A negligible number of companies access the capital markets through bond issues, which taken together account for less than 7% of the total debt of non-financial firms. In addition, due to the norms regulating the financial markets, issuers face high costs and extremely onerous admission procedures: the last company to be listed on the main market of the Borsa Italiana had to publish a 770-page prospectus, and despite this information overkill, went on to lose 20% post-listing. The latest fiscal initiatives too have penalized the Italian markets instead of relaunching them. Case in point, the detrimental and ineffective Tobin Tax which – as all market players predicted – is already failing to generate the projected revenues and dampening the interest of foreign institutional investors in the Italian markets.

In light of all this, the number one priority for this country, and specifically for the firms that constitute the backbone of the Italian economy, is to make the capital markets the central focus of strategy sessions and institutional initiatives once again. To guarantee that firms have access to an evolved domestic financial market, these four essential conditions must be met:

  1. A regulatory framework and tax regime that is advantageous, rational, and fair, protected by efficient and authoritative market managers and regulators
  2. An investment banking sector that is solid, responsive to the needs of firms, well-structured and free of conflicts of interest
  3. A vast pool of investors willing to invest in both the equity and debt capital of Italian firms, even SMEs
  4. A cultural context and mass media that promote and enhance the key role that financial markets play for firms and for individual investors

In Italy, all these considerations call for reflection and study. We need to put these issues on the table, and make them the focus of initiatives that can breathe new life into the sector, to turn around what has been happening for years. With a few recent exceptions, institutions have underestimated the negative dynamics that have impacted the capital markets sector, as well as the potential consequences. In fact, financial market activity has actually been ‘demonized’, with no distinction drawn between strategic activities to enhance overall equilibrium and actions that jeopardize this equilibrium (almost exclusively undertaken by global financial groups).

Here are some obvious and necessary initiatives that must be incorporated into a comprehensive project to redesign the capital markets to the benefit of firms:

  • Simplify the regulatory framework.
  • Provide incentives, including tax breaks, to encourage individual investors to invest in the capital markets and to facilitate market access for firms.
  • Increase the number investors in Italian equity as much as possible, by leveraging new initiatives and mobilizing existing instruments for investment management.
  • Eliminate conflicts of interest that affect stock exchange regulations, lending policies of big banking groups, and the activity of investors controlled by these groups.
  • Repeal the Tobin Tax, which is ineffective and drives away investors.
  • Develop a financial culture that is also reflected in an appropriate journalistic language, avoiding terms that are misused today such as speculation, locust funds, and junk bonds, which reveal a prejudice toward the markets that is unparalleled in other developed countries.

The list of concrete initiatives goes on, based on a meticulous analysis of various aspects of the markets and the players who guarantee that the markets function.
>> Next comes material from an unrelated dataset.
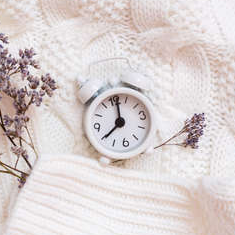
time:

Positive and encouraging are the 2012 Decreto Sviluppo (Decree for Development), the project Destinazione Italia, and the PiùBorsa initiative coordinated by Consob, clear signs of renewed focus on this strategic issue by the institutions.

EQUITA SIM, founded in 1973 under the name Euromobiliare, has always been a strong, innovative player in the financial markets, and a major contributor to their evolution. This is why for our institution it is a great pleasure and honor to initiate a three-year collaboration with Bocconi University. The aim of this project is to analyze the major characteristics of the capital markets for firms, to make a concrete contribution to the debate on this vital issue for the development of the country, and to search for incisive solutions and attentively and rigorously monitor their implementation and evolution.